= INSTRUCTION A =
Answer these questions from the misfeasance case study below, one line each:
(i) What was the amount of the dividend the directors declared to themselves?
(ii) Under which section of the Insolvency Act 1986 is the liquidator bringing the misfeasance claims?
(iii) What were the short-term loans made by the directors in the months before liquidation used to pay?
= INSTRUCTION B =
List every sum of money that the liquidator in the misfeasance case study below alleges was a preference.

= TEXT SEGMENT =
· · · ·

Advising Directors on a Misfeasance Claim for c.£1 Million Regarding Preference Payments.
A Misfeasance Claim usually involves an allegation from the liquidator that a director has misapplied money or other property belonging to the company and/or breached his/her duties as a director. Directors and Insolvency Practitioners instruct us to bring or defend misfeasance claims, an area of insolvency litigation in which we have a great deal of experience.
This recent case study shows the typical approach that the NDP team takes when advising directors on a Misfeasance Claim. In this case the liquidator is alleging the following regarding preference payments:
- That the directors/shareholders received a Preference of £650,000.00, by declaring a dividend to themselves for that amount, which they then caused or allowed to be set off against the existing liability of the directors/shareholders, to the company, pursuant to section 239 of the Insolvency Act 1986.
- That the directors caused a Preference payment to be made by causing loan repayments to be made of £175,000.00 to companies which were associated with the directors and their spouses.
- That the directors received a Preference payment of £135,000.00, because of repayment from the company of short term loans due to them, where the loans were made to the company by them in the months leading up to liquidation, to pay wages and pressing creditors, to allow the company to keep trading whilst attempts at refunding the company continued. Those refunding attempts ultimately failed.
The liquidator alleges that the above transactions involved the directors in breaching their statutory duties owed to the company owed under the Companies Act 2006 (sections 171 – 176 inclusive). He is bringing these Misfeasance Claims against the directors, therefore, as misfeasant transactions, under section 212 of the Insolvency Act 1986.
What is The Liquidator’s Claim?
The Liquidator’s Misfeasance Claim is that by causing or allowing the company to…..
- Declare the dividend,
- Effect the dividend set off, and
- Make the loan repayments……..

· · · ·

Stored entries

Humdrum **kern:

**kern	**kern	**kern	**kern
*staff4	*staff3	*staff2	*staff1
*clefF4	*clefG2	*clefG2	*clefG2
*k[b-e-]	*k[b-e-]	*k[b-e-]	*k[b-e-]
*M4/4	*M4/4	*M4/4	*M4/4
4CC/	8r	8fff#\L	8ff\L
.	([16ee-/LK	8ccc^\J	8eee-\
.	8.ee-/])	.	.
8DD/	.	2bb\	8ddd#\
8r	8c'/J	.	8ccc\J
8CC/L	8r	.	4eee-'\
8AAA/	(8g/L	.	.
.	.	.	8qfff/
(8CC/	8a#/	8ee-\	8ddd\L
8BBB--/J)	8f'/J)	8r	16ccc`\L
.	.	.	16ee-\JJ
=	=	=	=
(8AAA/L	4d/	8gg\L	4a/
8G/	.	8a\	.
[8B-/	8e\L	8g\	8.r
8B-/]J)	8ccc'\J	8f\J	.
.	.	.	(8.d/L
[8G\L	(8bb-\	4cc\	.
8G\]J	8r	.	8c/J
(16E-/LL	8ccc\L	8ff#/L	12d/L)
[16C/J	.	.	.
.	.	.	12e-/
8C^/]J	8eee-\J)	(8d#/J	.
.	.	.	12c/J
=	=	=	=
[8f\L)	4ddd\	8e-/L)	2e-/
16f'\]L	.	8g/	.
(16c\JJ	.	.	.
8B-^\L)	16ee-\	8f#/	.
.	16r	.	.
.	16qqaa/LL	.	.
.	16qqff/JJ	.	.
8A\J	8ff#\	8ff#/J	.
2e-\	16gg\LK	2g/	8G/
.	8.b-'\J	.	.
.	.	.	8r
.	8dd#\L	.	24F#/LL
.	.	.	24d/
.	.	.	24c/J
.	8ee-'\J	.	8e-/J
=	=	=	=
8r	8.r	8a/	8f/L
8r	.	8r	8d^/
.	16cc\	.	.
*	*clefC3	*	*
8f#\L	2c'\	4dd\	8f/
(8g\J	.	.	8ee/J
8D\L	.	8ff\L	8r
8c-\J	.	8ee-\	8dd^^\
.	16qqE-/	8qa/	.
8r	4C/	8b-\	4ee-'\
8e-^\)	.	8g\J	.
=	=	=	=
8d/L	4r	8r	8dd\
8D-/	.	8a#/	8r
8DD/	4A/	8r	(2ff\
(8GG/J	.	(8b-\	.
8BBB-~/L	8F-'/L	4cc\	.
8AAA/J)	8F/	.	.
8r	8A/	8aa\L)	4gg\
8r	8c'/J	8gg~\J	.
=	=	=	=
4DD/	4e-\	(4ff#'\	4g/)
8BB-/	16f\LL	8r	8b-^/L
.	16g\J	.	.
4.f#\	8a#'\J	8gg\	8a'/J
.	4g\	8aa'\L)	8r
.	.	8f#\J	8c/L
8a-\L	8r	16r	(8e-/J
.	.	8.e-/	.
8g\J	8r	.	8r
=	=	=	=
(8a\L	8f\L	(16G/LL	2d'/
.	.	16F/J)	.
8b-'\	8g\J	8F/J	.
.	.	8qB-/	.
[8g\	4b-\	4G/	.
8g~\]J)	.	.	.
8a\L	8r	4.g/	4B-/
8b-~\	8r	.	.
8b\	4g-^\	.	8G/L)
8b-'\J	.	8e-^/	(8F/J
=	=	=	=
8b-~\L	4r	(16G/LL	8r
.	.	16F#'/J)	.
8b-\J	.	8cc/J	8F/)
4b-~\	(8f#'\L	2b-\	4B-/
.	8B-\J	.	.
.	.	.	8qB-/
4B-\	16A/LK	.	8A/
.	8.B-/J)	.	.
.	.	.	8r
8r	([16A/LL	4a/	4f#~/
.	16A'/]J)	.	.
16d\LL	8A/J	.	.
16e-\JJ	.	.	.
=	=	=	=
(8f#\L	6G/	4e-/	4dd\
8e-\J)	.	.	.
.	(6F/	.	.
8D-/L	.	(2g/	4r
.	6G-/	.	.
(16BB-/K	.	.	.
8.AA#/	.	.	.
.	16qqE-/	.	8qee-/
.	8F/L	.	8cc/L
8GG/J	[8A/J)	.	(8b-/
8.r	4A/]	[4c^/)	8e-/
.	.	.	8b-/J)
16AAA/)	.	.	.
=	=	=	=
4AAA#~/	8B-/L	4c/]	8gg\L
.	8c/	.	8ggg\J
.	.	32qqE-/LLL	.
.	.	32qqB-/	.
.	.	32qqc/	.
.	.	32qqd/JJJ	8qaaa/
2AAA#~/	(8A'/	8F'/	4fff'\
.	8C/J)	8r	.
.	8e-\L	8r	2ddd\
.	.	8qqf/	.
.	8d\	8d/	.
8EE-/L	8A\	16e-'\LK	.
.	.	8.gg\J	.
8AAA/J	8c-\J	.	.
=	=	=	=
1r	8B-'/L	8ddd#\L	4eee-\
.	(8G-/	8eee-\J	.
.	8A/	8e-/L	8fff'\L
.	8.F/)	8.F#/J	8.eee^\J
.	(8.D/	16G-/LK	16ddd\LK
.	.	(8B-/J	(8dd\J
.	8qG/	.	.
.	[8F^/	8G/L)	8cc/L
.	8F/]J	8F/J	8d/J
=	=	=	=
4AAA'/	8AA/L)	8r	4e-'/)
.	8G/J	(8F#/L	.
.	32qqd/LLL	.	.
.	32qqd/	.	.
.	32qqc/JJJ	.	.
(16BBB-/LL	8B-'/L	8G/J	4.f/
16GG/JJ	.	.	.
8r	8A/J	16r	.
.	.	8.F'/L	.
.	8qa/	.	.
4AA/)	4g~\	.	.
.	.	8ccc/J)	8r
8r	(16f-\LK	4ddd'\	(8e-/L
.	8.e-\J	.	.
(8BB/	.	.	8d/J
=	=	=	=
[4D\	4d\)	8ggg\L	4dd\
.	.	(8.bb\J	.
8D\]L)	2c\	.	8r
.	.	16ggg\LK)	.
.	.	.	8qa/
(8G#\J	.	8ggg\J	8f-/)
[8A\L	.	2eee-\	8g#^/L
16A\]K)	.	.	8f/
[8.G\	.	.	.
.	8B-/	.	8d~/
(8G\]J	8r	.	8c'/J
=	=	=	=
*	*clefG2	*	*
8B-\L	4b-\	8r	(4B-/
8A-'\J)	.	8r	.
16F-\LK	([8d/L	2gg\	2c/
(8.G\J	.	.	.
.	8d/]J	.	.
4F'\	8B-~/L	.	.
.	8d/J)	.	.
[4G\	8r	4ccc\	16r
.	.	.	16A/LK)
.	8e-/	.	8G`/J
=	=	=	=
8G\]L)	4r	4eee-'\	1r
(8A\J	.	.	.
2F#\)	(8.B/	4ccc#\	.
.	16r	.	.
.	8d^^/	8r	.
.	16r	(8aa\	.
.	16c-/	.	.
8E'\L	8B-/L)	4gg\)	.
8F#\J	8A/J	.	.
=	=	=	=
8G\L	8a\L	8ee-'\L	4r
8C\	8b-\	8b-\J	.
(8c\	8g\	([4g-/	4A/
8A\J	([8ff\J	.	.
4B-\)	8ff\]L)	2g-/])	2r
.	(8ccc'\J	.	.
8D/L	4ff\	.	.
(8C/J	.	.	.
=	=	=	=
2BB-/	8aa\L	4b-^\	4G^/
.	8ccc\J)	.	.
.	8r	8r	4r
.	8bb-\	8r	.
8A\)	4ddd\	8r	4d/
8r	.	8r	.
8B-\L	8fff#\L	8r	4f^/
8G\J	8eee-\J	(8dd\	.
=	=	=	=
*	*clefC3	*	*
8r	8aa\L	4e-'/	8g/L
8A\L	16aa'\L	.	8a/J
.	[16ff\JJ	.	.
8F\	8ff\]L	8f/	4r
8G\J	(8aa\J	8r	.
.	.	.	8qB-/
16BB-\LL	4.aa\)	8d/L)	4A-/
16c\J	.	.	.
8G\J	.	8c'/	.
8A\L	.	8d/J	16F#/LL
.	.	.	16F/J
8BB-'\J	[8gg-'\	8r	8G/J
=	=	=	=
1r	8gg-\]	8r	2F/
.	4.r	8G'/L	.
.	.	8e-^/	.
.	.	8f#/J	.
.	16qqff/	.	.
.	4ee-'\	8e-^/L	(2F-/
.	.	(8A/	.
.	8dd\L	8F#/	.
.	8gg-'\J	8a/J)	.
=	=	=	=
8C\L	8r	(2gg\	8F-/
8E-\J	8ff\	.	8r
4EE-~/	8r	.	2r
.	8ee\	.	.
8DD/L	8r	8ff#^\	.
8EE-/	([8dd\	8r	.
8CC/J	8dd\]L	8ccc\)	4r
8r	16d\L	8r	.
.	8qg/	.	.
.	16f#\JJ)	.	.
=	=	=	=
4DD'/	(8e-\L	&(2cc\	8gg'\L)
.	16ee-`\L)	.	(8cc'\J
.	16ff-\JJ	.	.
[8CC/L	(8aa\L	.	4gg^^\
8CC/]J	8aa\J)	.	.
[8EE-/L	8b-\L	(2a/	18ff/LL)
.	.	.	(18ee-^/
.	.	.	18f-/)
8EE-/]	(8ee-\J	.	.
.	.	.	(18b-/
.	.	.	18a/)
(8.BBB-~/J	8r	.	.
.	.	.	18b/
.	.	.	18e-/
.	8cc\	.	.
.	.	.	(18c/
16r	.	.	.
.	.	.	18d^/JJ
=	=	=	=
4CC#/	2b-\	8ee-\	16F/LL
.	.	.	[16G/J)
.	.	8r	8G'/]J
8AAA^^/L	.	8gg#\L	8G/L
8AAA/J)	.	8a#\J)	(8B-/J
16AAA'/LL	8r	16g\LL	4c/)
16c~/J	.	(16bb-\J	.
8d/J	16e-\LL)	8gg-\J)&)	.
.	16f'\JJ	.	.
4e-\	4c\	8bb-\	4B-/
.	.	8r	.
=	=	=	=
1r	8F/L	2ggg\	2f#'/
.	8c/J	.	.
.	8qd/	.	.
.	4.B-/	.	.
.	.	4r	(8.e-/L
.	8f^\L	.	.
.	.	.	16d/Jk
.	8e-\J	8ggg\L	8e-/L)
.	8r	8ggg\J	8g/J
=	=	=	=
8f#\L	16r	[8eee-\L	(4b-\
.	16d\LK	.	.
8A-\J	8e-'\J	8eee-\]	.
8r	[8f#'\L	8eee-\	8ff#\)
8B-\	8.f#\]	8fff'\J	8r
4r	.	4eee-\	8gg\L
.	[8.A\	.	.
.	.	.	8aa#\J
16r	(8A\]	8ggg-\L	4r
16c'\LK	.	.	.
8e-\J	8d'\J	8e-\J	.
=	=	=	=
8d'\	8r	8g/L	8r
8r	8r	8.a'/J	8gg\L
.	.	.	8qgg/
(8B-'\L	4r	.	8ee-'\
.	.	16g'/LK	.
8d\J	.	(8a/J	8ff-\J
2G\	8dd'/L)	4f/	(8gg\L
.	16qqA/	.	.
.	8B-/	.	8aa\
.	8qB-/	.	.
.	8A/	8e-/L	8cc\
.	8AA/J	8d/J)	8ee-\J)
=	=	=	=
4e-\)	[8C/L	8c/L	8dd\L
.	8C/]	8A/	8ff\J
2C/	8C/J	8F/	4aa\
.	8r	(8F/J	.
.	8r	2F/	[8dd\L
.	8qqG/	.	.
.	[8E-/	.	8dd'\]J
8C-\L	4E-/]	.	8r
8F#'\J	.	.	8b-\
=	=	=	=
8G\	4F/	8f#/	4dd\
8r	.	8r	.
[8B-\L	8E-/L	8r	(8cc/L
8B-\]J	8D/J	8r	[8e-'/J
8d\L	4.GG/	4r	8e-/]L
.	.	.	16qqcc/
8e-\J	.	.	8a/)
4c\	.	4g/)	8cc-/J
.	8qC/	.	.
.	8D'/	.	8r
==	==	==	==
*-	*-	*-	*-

· · · ·

= FULL SOLUTION A =
(i) £650,000.00
(ii) Section 212
(iii) Wages and pressing creditors

= FULL SOLUTION B =
- £650,000.00
- £175,000.00
- £135,000.00